I don’t know about this getting old thing. If I were a tractor, by way of comparison, I’d be an ageing Fendt with around 8,800 hours, that should be good – if it’s minded – for a hassle-free 11,000 hours. After that you’re into injury time and it could break your heart.
The bodywork looks good enough, though you’d be amazed at what a good wash and polish might do. The cylinder head is fine, but watch the temperature. If it gets too hot it’ll blow, so take it handy and it’ll be grand. But the tyres are bald and the exhaust gas can be obnoxious in a confined area.
It’s hard to start, but once it’s up and running it’ll pull like a train and without any AdBlue.
Be warned however, the hydraulic pressure is not brilliant and prone to leaks, which could embarrass you with a puddle on a clean workshop floor in the like of Bruno’s, where it wouldn’t go unnoticed. The lads would find it hilarious that Potterton’s leaking.
And the all-important front PTO and the linkage is a bit slow to lift, but it’ll work the finest if it gets a bit of a jizz up every so often.
Grease it and it won’t let you down. Power Beyond? Forget it, this is old-fashioned grunt with two spools and a joystick. What more do you want?
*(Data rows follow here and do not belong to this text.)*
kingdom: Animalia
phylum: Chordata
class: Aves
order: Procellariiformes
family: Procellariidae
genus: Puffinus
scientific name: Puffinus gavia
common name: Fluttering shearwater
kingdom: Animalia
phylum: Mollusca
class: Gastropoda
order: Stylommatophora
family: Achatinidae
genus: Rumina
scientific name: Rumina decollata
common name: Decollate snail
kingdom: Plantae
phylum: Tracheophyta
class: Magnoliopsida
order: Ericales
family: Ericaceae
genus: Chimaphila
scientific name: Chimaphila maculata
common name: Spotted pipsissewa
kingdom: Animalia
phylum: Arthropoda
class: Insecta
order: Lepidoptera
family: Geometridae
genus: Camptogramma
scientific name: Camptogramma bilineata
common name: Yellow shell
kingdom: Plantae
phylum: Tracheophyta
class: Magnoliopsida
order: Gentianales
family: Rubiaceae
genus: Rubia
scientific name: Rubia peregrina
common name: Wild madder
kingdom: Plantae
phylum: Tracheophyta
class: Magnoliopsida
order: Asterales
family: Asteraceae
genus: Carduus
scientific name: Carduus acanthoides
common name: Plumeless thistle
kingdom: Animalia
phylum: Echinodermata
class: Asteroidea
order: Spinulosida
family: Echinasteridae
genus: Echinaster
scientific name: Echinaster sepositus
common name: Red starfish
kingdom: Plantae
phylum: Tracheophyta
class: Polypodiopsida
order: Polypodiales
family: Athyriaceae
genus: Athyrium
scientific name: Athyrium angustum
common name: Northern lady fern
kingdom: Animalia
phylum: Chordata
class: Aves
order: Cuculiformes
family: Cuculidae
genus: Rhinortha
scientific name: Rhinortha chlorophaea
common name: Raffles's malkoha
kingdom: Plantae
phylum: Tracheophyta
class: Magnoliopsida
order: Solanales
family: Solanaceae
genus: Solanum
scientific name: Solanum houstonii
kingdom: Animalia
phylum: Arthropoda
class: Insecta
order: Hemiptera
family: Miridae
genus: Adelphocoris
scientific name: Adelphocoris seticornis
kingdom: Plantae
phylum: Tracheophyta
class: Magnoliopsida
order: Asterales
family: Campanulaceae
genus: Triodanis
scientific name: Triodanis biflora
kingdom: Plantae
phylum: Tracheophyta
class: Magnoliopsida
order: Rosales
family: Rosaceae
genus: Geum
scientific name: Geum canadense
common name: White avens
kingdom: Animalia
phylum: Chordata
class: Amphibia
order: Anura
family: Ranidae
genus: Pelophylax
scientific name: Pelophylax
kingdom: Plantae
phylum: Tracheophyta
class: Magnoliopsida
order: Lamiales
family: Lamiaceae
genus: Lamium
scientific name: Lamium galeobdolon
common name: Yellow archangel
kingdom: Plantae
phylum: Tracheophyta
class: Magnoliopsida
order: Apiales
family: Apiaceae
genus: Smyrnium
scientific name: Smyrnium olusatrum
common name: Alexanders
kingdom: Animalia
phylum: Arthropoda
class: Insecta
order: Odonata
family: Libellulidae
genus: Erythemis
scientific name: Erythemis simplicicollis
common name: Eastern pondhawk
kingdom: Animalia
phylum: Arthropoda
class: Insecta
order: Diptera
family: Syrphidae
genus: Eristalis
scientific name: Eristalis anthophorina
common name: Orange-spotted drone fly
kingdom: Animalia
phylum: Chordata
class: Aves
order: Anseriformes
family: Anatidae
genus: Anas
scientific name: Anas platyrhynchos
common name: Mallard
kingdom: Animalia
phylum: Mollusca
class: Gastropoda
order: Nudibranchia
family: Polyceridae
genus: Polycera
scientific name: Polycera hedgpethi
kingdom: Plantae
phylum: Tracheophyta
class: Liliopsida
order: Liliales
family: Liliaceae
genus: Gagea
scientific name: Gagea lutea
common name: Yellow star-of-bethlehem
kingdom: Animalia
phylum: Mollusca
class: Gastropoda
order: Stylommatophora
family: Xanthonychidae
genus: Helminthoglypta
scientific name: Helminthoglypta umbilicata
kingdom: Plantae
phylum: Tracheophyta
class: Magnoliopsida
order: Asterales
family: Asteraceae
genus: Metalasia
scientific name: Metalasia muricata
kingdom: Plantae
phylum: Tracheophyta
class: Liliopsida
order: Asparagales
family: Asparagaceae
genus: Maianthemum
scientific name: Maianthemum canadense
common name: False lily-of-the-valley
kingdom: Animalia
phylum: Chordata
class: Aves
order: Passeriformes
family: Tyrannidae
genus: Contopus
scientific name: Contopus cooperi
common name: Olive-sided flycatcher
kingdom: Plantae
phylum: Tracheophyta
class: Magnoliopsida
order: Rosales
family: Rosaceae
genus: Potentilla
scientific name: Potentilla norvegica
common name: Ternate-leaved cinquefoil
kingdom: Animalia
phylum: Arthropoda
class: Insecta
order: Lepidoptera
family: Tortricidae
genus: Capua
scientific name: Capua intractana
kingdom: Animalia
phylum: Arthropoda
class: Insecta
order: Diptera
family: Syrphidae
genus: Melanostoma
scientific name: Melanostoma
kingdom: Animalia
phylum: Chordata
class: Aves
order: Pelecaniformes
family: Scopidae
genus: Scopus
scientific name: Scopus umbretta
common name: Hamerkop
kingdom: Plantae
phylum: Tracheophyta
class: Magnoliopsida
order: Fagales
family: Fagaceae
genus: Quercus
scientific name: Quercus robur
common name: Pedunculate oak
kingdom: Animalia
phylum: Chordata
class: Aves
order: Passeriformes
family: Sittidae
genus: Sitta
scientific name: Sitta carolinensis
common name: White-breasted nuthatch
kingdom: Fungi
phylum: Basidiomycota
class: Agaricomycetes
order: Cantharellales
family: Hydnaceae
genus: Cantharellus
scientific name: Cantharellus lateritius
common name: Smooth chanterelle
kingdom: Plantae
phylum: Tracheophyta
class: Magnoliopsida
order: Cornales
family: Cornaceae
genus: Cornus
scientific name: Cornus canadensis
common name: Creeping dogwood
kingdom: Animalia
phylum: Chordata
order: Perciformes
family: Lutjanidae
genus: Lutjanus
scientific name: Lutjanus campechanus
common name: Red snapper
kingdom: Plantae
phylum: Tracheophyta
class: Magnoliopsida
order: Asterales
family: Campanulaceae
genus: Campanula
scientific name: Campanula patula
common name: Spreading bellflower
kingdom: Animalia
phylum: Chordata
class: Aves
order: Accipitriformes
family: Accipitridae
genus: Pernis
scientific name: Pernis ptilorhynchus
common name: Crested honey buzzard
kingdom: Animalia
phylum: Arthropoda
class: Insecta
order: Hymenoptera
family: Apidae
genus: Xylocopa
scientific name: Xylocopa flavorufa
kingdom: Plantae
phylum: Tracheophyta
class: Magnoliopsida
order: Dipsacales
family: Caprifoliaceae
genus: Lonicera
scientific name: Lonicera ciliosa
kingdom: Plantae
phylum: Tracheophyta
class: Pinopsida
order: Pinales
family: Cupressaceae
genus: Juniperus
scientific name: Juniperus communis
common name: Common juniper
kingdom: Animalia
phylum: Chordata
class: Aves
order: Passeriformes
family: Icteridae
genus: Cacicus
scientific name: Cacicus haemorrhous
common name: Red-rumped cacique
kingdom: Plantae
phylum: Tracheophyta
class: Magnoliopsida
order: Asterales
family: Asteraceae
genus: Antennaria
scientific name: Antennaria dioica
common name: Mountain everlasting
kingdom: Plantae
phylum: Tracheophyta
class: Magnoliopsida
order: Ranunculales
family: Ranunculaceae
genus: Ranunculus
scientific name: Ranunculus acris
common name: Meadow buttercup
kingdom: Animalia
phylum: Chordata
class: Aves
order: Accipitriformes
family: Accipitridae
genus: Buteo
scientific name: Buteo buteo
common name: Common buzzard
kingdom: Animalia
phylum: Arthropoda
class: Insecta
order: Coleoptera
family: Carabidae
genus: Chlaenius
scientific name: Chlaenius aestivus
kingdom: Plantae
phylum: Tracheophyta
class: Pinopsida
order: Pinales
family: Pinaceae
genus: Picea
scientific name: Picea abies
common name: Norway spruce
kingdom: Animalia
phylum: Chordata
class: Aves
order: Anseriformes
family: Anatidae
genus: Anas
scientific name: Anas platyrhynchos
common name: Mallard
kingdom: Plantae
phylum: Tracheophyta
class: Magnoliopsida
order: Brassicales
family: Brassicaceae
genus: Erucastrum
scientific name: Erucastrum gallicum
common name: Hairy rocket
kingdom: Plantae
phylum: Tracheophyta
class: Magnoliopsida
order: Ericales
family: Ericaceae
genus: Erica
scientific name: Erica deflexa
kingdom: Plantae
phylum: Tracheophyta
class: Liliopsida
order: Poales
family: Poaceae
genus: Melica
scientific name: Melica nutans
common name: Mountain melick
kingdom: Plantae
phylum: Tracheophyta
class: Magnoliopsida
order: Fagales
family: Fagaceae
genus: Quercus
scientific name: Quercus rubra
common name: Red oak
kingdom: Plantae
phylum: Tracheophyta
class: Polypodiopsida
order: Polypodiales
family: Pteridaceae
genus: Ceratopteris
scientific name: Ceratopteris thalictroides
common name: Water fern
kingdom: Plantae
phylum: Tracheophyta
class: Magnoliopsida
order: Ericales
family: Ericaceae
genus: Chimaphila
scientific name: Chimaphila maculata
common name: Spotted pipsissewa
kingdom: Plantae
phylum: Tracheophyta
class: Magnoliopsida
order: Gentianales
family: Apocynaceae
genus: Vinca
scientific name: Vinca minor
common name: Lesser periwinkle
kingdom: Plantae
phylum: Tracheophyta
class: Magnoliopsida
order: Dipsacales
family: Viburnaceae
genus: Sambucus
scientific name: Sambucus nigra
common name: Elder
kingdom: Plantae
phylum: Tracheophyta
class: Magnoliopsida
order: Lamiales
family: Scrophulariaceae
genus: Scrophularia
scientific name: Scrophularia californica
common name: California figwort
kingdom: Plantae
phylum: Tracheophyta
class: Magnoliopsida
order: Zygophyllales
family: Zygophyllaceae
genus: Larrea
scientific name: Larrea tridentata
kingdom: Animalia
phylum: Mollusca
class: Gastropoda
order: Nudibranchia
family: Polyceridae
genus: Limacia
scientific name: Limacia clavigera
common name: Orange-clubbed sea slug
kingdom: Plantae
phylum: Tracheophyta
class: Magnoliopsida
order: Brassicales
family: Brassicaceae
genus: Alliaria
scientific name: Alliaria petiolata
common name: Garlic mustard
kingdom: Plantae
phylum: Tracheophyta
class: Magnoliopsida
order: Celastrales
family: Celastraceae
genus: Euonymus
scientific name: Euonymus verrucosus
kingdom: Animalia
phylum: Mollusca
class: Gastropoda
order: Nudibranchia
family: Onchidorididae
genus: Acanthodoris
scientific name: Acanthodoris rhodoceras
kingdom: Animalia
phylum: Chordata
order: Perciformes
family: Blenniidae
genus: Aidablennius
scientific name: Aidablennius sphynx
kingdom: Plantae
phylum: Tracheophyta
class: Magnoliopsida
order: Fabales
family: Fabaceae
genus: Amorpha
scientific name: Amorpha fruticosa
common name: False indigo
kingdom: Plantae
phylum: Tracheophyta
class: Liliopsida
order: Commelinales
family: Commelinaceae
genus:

You get the picture and that’s where I am. But the problem of ageing is becoming a bit of an issue, and especially first thing in the morning.
Putting on my socks used to be something that I could do, without even thinking about it. Now it’s a big deal.
All of a sudden, I haven’t enough reach (possibly something to do with my big belly).
If I do get a sock started then I fall over like a roly-poly toy and I have to wake Mrs P to help me up. Instead, I reverse my arse up against the bed end to stop toppling over.
I’ve now come to the conclusion for this cold spell at least, it’s easier to keep the bloody socks on. This gives me an extra 10 minutes in bed. Yes, I know, I may get trench foot.
Probably related to all this, is my balance. I was a tight rope walker in my youth and now I can’t walk along the top of a 9inch wall. Ladders? Two rungs up and I get vertigo.
As a boarding schoolboy in Drogheda, it was a rite of passage to edge around the 12-inch stone parapet on the top of the pillars of Macneill’s great railway viaduct.
If you slipped or freaked out, it was a 90-foot drop into the Boyne. Obviously, I was able to do it as I’m still here. But if you were unlucky, the Belfast train might thunder overhead and frighten the sh*te out of you.
And now I can hardly wire a plug as my hand shakes too much. I don’t think it’s Parkinsons, as I’ve always had shaky hands, but now they vibrate like a concrete poker.
Memory? Yesterday’s a mystery and last week never happened. Now I only remember stupid stuff about my childhood and other useless information. If I don’t write it down, it’s forgotten.
But hey, as a fellow customer said to me last week in tractor parts supremo John Conaty’s: “When you can get up, dress and eat your breakfast all by yourself, it’s still a great day.”
By the way, Conaty is the man who has everything you need to smarten up and keep an ageing Fendt tractor running sweetly – or any other make.
Not sure that he could do much for me though.